H&P
Surgical safety checklist
Site mark
Site mark
Team Pause
100

If an H&P is less than 30 days old, but older than 24 hours, you need a what.

What is an H&P update?

100

These items can be used to identify a patient.

What are:

name

DOB

MRN

100

If possible the patient is in this level of conciousness and participation when site mark takes place.

What is awake and aware and involved?

100

The LIP uses this to mark the procedure site as the approved mark.

What is his or her initials?
100

Team pause is the final verification of these 4 things being correct.

What is: 1. correct patient. 2. correct site 3. correct procedure. 4. correct positioning

200

If an H&P is older than 30 days for a outpatient being admitted, you need a  (what).

What is a whole new H&P?

200

Surgical safety checklist is a patient safety communication tool used by (who).

who is the surgical team?
200

For surgery involving right vs. left, a level (spine), or specific digits, the intended site needs (what)

What is site mark?

200

The LIP performing the site mark, must be present for and participate in the Team Pause performed for each procedure he/she marks.  True/false

True

200

Team pause is conducted in this location and when.

What is: the location where the procedure will be performed, prior to the start of the procedure.

300

Life-threatening emergencies do not require documentation of an H&P on the record before the procedure.  True/false

True

The H&P will be documented within 24 hours of admission

300

In the OR, this person ensures the completion of the surgical safety checklist and documentation of the team pause. 

Who is the RN circulator?


300

This can be used as an alternative to site marking. 

What is the alternative site marking form.

300

The LIP who site marks the patient, must also be (what)

What is familiar with the patient and participating in the procedure.

300

In cases involving multiple procedures or more than one service, this will happen with the Pause. 

What is the Team Pause will be repeated at the beginning of a new procedure?

400

The name of the policy containing H&P detailed requirements/rules.

What is contents of the Integrated Health Record (IHR)

400

Surgical safety checklist (Universal protocol) has three steps.  The three steps are:

What are:

1. Pre-induction (pre-procedural verification and site marking)

2. Time out (team pause)

3. Debriefing

400

Site mark will be performed, before moving the patient to this location. 

What is where the procedure will be performed?

400

This is when final verification of the site mark will happen.

What is during the Team Pause?

400

The 4 things contribute to the definition of a "fail-safe" mode.

What are: 

1. All activity is suspended

2. All team members actively engaged, if not restart.

3. Anyone enter or exit during, restart.

4. Verbal agreement of all team members.
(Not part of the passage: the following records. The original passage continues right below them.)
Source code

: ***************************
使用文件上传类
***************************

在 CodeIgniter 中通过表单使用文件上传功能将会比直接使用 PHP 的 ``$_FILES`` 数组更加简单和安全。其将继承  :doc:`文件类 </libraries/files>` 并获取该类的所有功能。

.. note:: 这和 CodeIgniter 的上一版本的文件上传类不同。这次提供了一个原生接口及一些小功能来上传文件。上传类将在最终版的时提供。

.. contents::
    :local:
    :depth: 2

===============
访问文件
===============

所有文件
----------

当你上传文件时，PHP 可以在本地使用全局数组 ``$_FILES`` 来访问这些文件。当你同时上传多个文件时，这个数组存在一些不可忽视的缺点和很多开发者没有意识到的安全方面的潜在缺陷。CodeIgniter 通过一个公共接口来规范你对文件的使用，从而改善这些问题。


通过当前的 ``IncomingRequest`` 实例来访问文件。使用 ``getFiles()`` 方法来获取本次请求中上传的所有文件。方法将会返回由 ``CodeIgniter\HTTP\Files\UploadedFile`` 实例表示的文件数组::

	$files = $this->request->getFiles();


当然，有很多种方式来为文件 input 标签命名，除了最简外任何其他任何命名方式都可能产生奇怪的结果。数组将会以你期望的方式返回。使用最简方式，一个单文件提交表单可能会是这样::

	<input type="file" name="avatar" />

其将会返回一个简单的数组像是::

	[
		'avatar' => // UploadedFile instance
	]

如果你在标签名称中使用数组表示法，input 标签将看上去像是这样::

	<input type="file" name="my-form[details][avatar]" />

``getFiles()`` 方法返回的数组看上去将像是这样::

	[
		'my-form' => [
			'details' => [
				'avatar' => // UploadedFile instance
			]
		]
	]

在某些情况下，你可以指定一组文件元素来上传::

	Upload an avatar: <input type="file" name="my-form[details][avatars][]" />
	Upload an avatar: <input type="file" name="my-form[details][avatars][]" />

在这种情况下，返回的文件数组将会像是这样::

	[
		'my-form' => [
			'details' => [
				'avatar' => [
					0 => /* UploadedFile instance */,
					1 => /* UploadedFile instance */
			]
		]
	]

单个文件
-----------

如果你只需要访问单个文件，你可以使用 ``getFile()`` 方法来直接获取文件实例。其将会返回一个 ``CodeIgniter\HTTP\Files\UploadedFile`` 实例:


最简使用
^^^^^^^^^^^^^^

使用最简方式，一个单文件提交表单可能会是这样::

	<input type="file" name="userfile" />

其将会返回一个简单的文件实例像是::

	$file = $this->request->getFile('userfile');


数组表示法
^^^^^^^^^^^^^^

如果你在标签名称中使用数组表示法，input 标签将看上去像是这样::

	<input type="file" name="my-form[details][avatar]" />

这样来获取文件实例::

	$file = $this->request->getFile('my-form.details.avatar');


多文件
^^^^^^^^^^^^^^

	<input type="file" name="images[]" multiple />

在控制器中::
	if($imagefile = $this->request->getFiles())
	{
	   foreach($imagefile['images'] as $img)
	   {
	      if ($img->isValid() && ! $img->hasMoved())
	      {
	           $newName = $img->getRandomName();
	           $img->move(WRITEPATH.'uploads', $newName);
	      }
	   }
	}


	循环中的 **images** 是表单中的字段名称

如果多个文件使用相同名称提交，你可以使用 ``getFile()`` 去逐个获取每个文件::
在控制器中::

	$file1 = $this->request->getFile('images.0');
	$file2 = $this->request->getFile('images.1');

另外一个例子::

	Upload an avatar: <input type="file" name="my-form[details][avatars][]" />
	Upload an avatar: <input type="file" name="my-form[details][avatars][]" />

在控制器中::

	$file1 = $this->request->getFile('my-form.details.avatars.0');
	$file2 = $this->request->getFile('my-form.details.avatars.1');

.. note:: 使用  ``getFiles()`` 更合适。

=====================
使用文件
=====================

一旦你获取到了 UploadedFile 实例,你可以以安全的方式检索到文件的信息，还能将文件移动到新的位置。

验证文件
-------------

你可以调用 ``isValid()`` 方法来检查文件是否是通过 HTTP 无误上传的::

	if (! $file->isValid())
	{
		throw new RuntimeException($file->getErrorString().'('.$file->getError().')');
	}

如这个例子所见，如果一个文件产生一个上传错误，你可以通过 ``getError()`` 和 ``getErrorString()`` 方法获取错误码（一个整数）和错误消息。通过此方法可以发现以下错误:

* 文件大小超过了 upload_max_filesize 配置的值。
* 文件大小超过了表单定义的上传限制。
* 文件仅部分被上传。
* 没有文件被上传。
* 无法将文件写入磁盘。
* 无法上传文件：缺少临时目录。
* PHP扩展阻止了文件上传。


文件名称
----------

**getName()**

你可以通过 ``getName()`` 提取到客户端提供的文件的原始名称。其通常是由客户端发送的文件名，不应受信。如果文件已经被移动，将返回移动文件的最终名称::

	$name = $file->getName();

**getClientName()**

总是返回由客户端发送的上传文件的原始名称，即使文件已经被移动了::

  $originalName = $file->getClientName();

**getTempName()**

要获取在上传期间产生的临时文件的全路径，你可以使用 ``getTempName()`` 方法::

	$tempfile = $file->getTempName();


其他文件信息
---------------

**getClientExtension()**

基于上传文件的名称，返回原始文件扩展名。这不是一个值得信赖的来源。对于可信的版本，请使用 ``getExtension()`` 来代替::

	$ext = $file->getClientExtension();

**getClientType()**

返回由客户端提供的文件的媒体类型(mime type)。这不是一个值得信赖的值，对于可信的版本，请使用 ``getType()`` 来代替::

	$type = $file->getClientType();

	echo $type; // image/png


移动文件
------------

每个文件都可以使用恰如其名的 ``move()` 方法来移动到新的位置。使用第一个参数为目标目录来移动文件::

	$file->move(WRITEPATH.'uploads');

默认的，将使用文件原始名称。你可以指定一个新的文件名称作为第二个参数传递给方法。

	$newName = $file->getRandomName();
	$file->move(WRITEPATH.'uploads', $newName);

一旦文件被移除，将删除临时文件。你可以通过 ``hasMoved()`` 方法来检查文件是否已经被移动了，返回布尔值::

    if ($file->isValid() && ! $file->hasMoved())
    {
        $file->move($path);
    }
If not must resolve.

500

Per OHSU policy an H&P exam may be focused. If focused, it will include an exam of these 3 things. 

What are:

1. vital signs

2. cardiovascular exam

3. respiratory exam

500

Verification of the correct person, procedure and site will occur at the following intervals, as applicable to the sites, with the patient involved, awake and aware if possible: (5 different moments)

What is:

1. at the time procedure is scheduled

2. in the PAT clinic

3. upon admission to facility

4. before leaving pre-procedure area or upon entering procedure room

5. anytime care is transferred to another member of procedure team during procedure

500

These are the 8 exceptions to surgical site marking of any kind.
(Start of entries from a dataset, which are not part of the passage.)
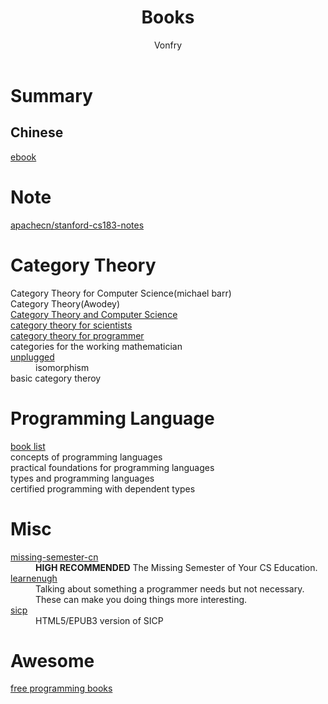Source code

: #+TITLE: Books
#+AUTHOR: Vonfry

* Summary
** Chinese
   - [[https://github.com/it-ebooks/it-ebooks-archive][ebook]] ::

* Note
  - [[https://github.com/apachecn/stanford-cs183-notes][apachecn/stanford-cs183-notes]] ::

* Category Theory
  - Category Theory for Computer Science(michael barr) ::
  - Category Theory(Awodey) ::
  - [[https://link.springer.com/book/10.1007/3-540-60164-3][Category Theory and Computer Science]] ::
  - [[https://ocw.mit.edu/courses/mathematics/18-s996-category-theory-for-scientists-spring-2013/textbook/][category theory for scientists]] ::
  - [[https://github.com/hmemcpy/milewski-ctfp-pdf][category theory for programmer]] ::
  - categories for the working mathematician ::
  - [[https://github.com/liuxinyu95/unplugged][unplugged]] :: isomorphism
  - basic category theroy ::

* Programming Language
  - [[https://steshaw.org/plt/][book list]] ::
  - concepts of programming languages ::
  - practical foundations for programming languages ::
  - types and programming languages ::
  - certified programming with dependent types ::
* Misc
  - [[https://github.com/missing-semester-cn/missing-semester-cn.github.io][missing-semester-cn]] :: *HIGH RECOMMENDED* The Missing Semester of Your CS Education.
  - [[http://www.learnenough.com][learnenugh]] :: Talking about something a programmer needs but not necessary. These can make you doing things more interesting.
  - [[https://github.com/sarabander/sicp][sicp]] :: HTML5/EPUB3 version of SICP

* Awesome
  - [[https://github.com/EbookFoundation/free-programming-books][free programming books]] ::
What are: 1. midline incision 2. single organs 3. same procedure on pairs. 4. endoscopy w/o intended laterality. 5. colonoscopy 6. An obvious wound that is the surgical site. 7. Emergent situations 

500

The 5 instances when alternative site marking should be used.

What is: 1. Patients who refuse site marking. 2. Not easily marked sites (perineum). 3. Premature infants. 4. Teeth 5. Procedures where there are pairs with Different procedures being done on both.

500

The circulating nurse is the final gatekeeper to ensure these 4 things happen during the team pause.

What are: 

1. Pause takes place in a fail-safe mode

2. All members participate

3. Pause is complete and all required elements are documented

4. This person has the authority to prevent the procedure from starting until the Pause is properly executed, also the responsibility to PSI and variances.